Indonesian clerics rort our abattoirs

A powerful body of Indonesian clerics is essentially holding Australian abattoirs to ransom over the certification of meat as Halal and suitable for export to that country: 
QUEENSLAND abattoirs are being slugged thousands of dollars a month through a religious levy on meat exports so powerful Muslim clerics in Jakarta can raise money for Islamic schools and mosques.   The Halal certification fees can cost some meat processors up to $27,000 a month.
The Indonesian Council of Ulama (MUI), the top Islamic body which orders fatwa religious rulings, has even banned a Brisbane business from operating - because it was not charging Queensland abattoirs enough to give the religious tick-off to export meat. 
The scandal has stopped most of Queensland's Halal meat exports to Indonesia, as angry abattoir operators boycott the more expensive Halal certifiers endorsed by the MUI.Australian companies that certify meat as Halal, or legal under Islamic law, must be accredited with Indonesia's MUI - which approves just one certifier per state or territory. 
The MUI has suspended Brisbane based Australian Halal Food Services (AHFS) for engaging in "unfair competition'' that could "weaken (the) Halal certification movement". Certifiers must donate a share of their revenue to mosques and Islamic schools. 
AHFS - which refused to comment on Saturday - sponsors the As-Salaam Institute of Islamic Studies, based in Eight Mile Plains. It has also spent funds repairing and maintaining mosques in Rochedale and Rockhampton. … 
… But MUI chairman Amidhan Shaberah said AHFS had been suspended for trying to work interstate, as well as Queensland.

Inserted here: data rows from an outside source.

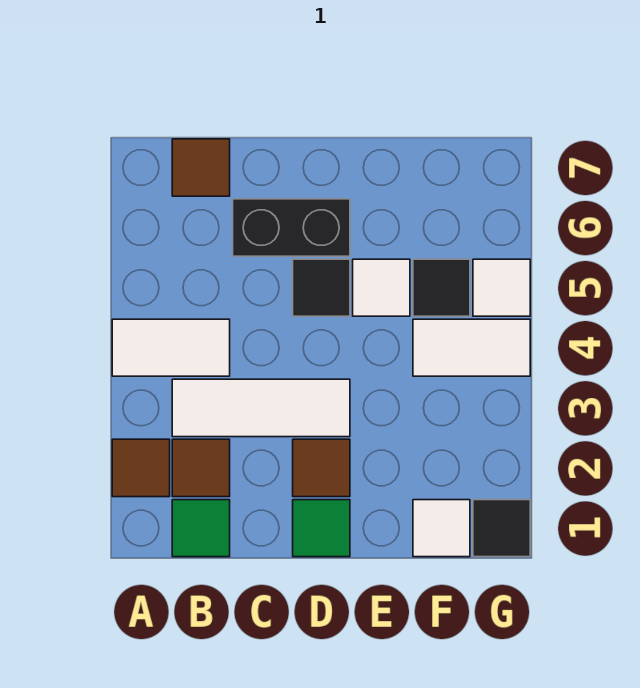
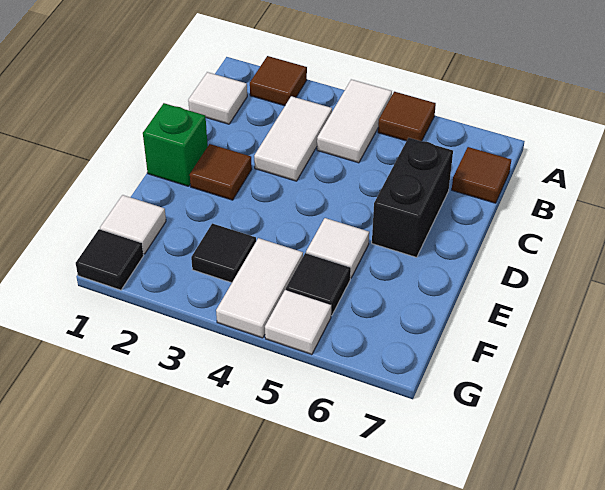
green 1x1 tile [172,500,230,557] -> white 1x1 tile [188,72,247,124]
brown 1x1 tile [172,439,230,497] -> brown 1x1 tile moved to [378,92,436,141]
white 1x3 tile [172,379,350,437] -> white 1x2 tile [254,96,332,181]
green 1x1 tile [293,500,350,557] -> green 1x1 brick [143,103,208,186]
black 1x1 tile [293,259,350,316] -> black 1x1 tile moved to [191,223,256,283]

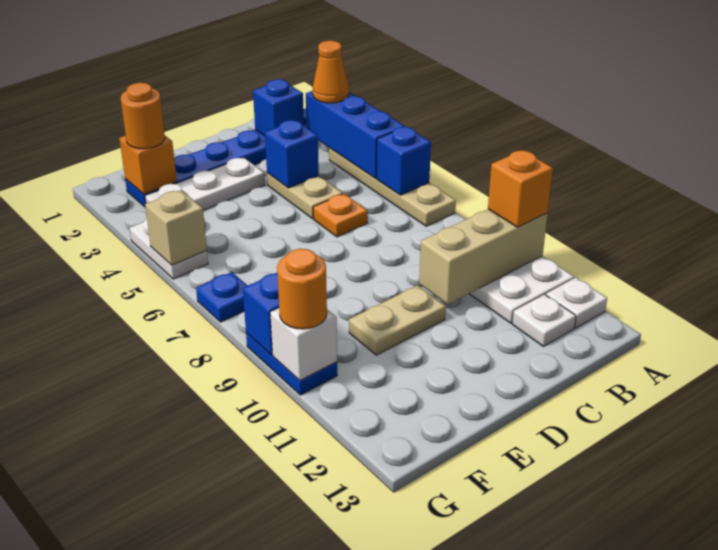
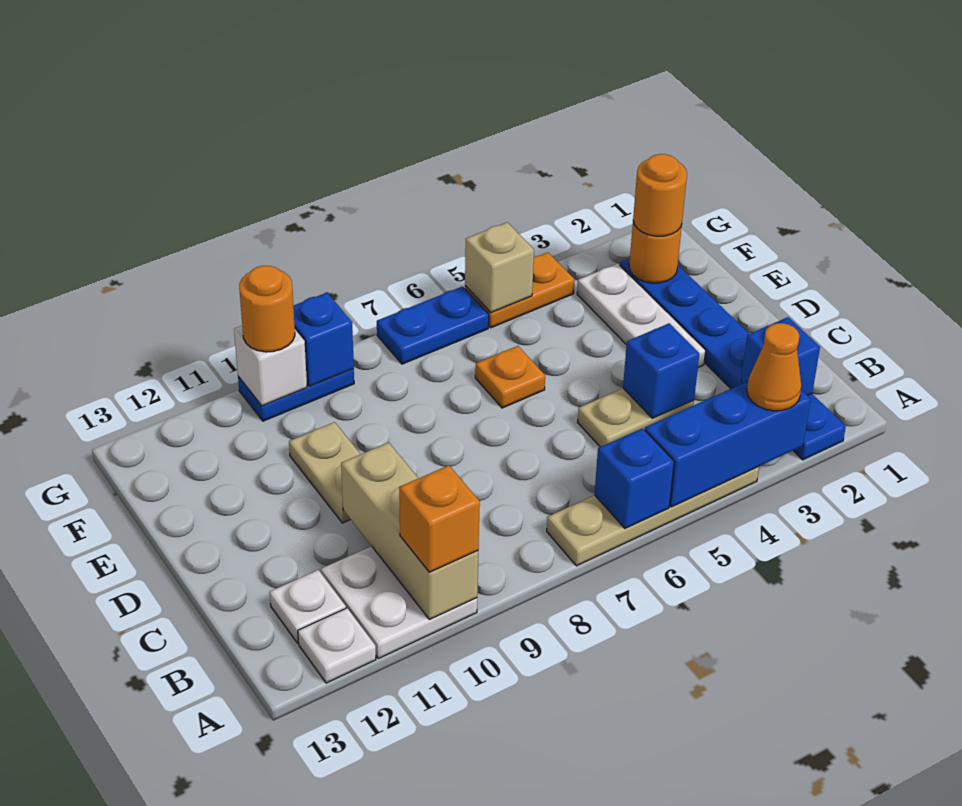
orange 1x1 plate [313,194,368,237] -> orange 1x1 plate moved to [475,346,545,408]
orange 1x1 brick [119,136,177,194] -> orange 1x1 round brick [629,221,682,283]
white 1x2 plate [130,219,208,279] -> orange 1x2 plate [465,252,575,328]
blue 1x1 plate [196,272,248,322] -> blue 1x2 plate [377,286,489,364]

He said setting minimum fees and restricting one certifier to work in each state was "part of our control''. "We have to standardise the charge to avoid any unfair competition between certifiers,'' he told The Sunday Mail during an interview in Jakarta.

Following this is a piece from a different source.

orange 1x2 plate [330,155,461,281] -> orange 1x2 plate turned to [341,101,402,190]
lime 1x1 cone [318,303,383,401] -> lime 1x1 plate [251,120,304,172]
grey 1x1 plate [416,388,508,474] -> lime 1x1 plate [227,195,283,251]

This has nothing to do with the backlash from the live export ban, an ill conceived and misbegotten act of the Labor government in a knee-jerk reaction to a TV show.  While this act destroyed Australia’s reputation as a reliable supplier and crippled the northern cattle industry, damaging the rest in the process, this is the separate issue of processed meat exports.
Such high fees leave abattoirs with only three options:
  • First, to stay out of that particular market, as they appear to be doing;
  • Second, Charge more to all consumers including those with no religious fetishes, or charging the Halal market for the entire additional cost which could make the product too expensive and leave the company open to claims of religious discrimination under the Human Rights Act which was written and enacted by people with little or no commercial experience; and
  • Third (which is most likely), pay less to struggling producers for their livestock.
Where a product has to be produced under special requirements and is not visually different to the normal one, a certification system is necessary.  Such systems though, can be abused. 
The usual form of abuse is for an industry to use it to make it impossible for new competitors to enter. In cases where government runs the certification, industry lobbyists push hard for conditions to ‘protect consumers’ which have the same effect while leaving those already established to hog the lot.
In this case it is being used to extort money from meat processors by monopolizing the certification with the stated aim of preventing competition.